• STUDY MATERIAL:

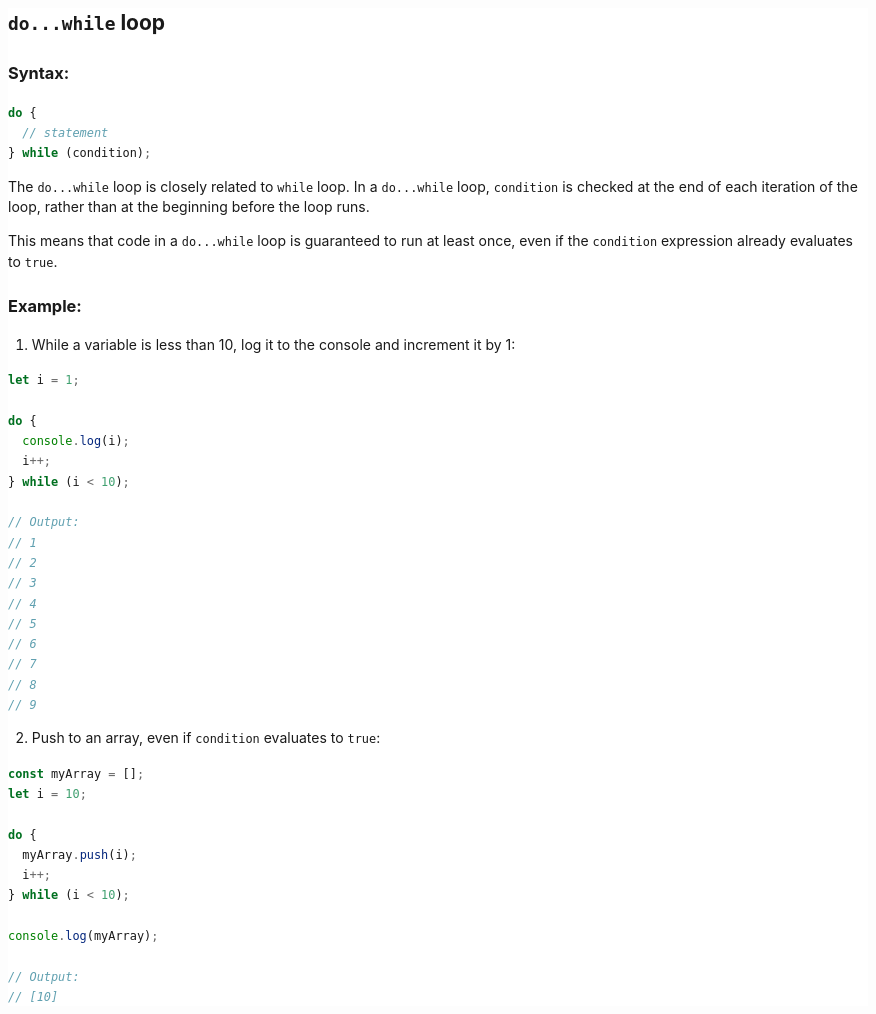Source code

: ## `do...while` loop

### Syntax:

```js
do {
  // statement
} while (condition);

```

The `do...while` loop is closely related to `while` loop. In a `do...while` loop, `condition` is checked at the end of each iteration of the loop, rather than at the beginning before the loop runs.

This means that code in a `do...while` loop is guaranteed to run at least once, even if the `condition` expression already evaluates to `true`.

### Example:

1.  While a variable is less than 10, log it to the console and increment it by 1:

```js
let i = 1;

do {
  console.log(i);
  i++;
} while (i < 10);

// Output:
// 1
// 2
// 3
// 4
// 5
// 6
// 7
// 8
// 9

```

2. Push to an array, even if `condition` evaluates to `true`:

```js
const myArray = [];
let i = 10;

do {
  myArray.push(i);
  i++;
} while (i < 10);

console.log(myArray);

// Output:
// [10]
```

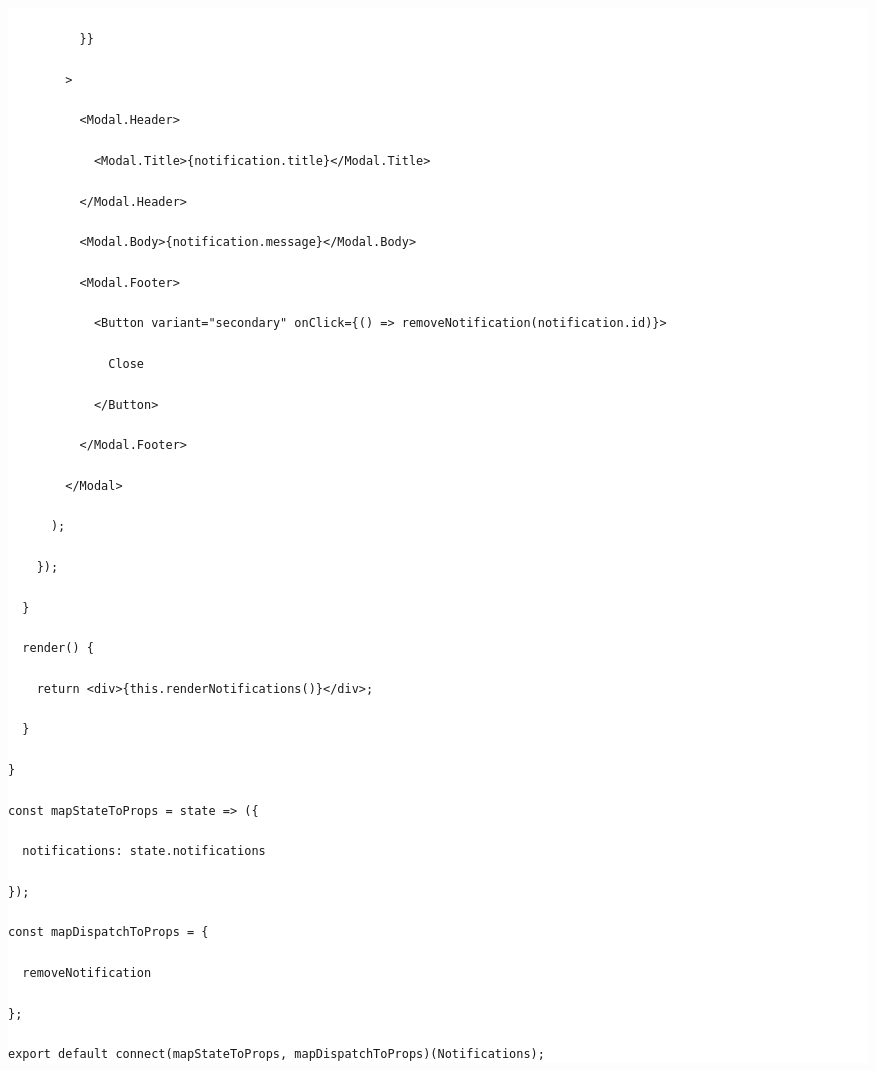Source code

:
```

          }}

        >

          <Modal.Header>

            <Modal.Title>{notification.title}</Modal.Title>

          </Modal.Header>

          <Modal.Body>{notification.message}</Modal.Body>

          <Modal.Footer>

            <Button variant="secondary" onClick={() => removeNotification(notification.id)}>

              Close

            </Button>

          </Modal.Footer>

        </Modal>

      );

    });

  }

  render() {

    return <div>{this.renderNotifications()}</div>;

  }

}

const mapStateToProps = state => ({

  notifications: state.notifications

});

const mapDispatchToProps = {

  removeNotification

};

export default connect(mapStateToProps, mapDispatchToProps)(Notifications);

```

• TRY IT: Every line in the data that holds the string "Button" should be copied.

• RESPONSE FOR THIS EXERCISE:
            <Button variant="secondary" onClick={() => removeNotification(notification.id)}>
            </Button>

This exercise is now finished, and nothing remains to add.